Computer algebra systems are not as rigorous as many provers. They are not logically sound reasoning systems, but collections of algorithms. We classify soundness problems that occur in computer algebra systems. While many algorithms and their implementations are perfectly trustworthy, the semantics of symbols is often unclear and leads to errors. On the other hand, more robust approaches to interface external reasoners to provers are not always practical because the mathematical depth of proofs algorithms in computer algebra are based on can be enormous.
Our own approach takes both trustworthiness of the overall system and efficiency into account. It relies on using only reliable parts of a computer algebra system, which can be achieved by choosing a suitable library, and deriving specifications for these algorithms from theirliterature.
We design and implement an interface between the prover Isabelle and the computer algebra library Sumit and use it to prove non-trivial theorems from coding theory.
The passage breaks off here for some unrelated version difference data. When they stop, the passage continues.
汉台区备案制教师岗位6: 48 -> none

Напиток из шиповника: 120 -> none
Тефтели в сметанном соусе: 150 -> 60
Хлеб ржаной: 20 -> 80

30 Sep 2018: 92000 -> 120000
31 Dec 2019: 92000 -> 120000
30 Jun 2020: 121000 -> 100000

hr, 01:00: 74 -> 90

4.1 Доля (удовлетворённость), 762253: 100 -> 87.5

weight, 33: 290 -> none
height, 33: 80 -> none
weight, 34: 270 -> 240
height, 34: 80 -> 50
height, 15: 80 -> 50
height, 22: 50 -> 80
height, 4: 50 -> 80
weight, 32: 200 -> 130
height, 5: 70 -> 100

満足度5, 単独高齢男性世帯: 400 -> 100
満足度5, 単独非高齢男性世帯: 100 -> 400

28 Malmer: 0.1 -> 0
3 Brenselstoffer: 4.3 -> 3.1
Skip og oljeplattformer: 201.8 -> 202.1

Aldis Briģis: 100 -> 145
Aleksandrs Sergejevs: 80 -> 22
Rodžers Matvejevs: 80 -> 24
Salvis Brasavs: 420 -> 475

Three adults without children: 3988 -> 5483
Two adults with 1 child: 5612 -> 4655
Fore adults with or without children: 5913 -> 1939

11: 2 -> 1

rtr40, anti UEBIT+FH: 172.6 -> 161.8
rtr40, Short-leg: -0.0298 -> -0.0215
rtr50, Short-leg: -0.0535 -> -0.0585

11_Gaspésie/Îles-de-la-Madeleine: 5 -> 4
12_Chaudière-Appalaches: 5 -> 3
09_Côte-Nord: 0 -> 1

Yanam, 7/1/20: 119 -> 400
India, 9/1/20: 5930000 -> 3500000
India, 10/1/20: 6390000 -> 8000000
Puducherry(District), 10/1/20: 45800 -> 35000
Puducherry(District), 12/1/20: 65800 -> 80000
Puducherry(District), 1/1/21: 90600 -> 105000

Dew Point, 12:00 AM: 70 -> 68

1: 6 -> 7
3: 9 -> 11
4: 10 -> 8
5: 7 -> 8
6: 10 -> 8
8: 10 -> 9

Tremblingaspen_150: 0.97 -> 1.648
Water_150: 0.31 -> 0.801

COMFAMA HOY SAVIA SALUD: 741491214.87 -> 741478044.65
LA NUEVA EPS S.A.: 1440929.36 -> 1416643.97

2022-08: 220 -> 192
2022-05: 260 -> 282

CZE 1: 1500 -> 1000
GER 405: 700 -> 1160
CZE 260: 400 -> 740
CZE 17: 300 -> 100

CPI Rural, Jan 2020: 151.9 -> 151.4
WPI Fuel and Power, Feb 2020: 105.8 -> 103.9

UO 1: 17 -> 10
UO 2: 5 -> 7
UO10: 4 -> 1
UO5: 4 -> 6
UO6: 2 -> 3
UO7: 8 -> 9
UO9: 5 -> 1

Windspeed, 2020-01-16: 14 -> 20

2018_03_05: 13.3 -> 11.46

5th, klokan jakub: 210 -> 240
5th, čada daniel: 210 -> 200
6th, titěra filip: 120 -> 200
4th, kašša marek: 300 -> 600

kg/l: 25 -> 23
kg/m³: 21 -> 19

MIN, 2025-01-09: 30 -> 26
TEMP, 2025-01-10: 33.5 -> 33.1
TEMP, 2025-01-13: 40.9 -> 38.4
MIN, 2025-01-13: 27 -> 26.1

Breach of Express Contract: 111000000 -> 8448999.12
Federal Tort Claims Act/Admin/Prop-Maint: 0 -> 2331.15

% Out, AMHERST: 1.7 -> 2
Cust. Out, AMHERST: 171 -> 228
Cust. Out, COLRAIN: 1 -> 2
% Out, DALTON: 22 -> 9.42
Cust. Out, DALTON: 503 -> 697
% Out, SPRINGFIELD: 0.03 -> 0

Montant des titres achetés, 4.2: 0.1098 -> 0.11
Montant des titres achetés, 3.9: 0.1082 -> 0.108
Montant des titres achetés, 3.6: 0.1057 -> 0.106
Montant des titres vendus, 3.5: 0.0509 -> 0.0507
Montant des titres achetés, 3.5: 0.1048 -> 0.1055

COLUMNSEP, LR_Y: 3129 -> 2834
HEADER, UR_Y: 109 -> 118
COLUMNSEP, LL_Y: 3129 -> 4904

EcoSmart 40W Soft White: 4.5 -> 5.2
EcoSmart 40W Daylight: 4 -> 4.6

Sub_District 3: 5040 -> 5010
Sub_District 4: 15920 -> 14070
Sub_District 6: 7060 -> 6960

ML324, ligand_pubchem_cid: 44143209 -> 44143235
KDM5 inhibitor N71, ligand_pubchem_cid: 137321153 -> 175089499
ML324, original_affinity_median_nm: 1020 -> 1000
This is based on the mechanisation of the algebraic theories of rings and polynomials. Coding theory is an area where proofs do have a substantial amount of computational content. Also, it is realistic to assume that the verification of an encoding or decoding device could be undertaken in, and indeed, be simplified by, such a system.
The reason why semantics of symbols is often unclear in current computer
algebra systems is not mathematical difficulty, but the design of those
systems. For Gaussian elimination we show how the soundness problem can
be fixed by a small extension, and without losing efficiency. This is a
prerequisite for the efficient use of the algorithm in a prover.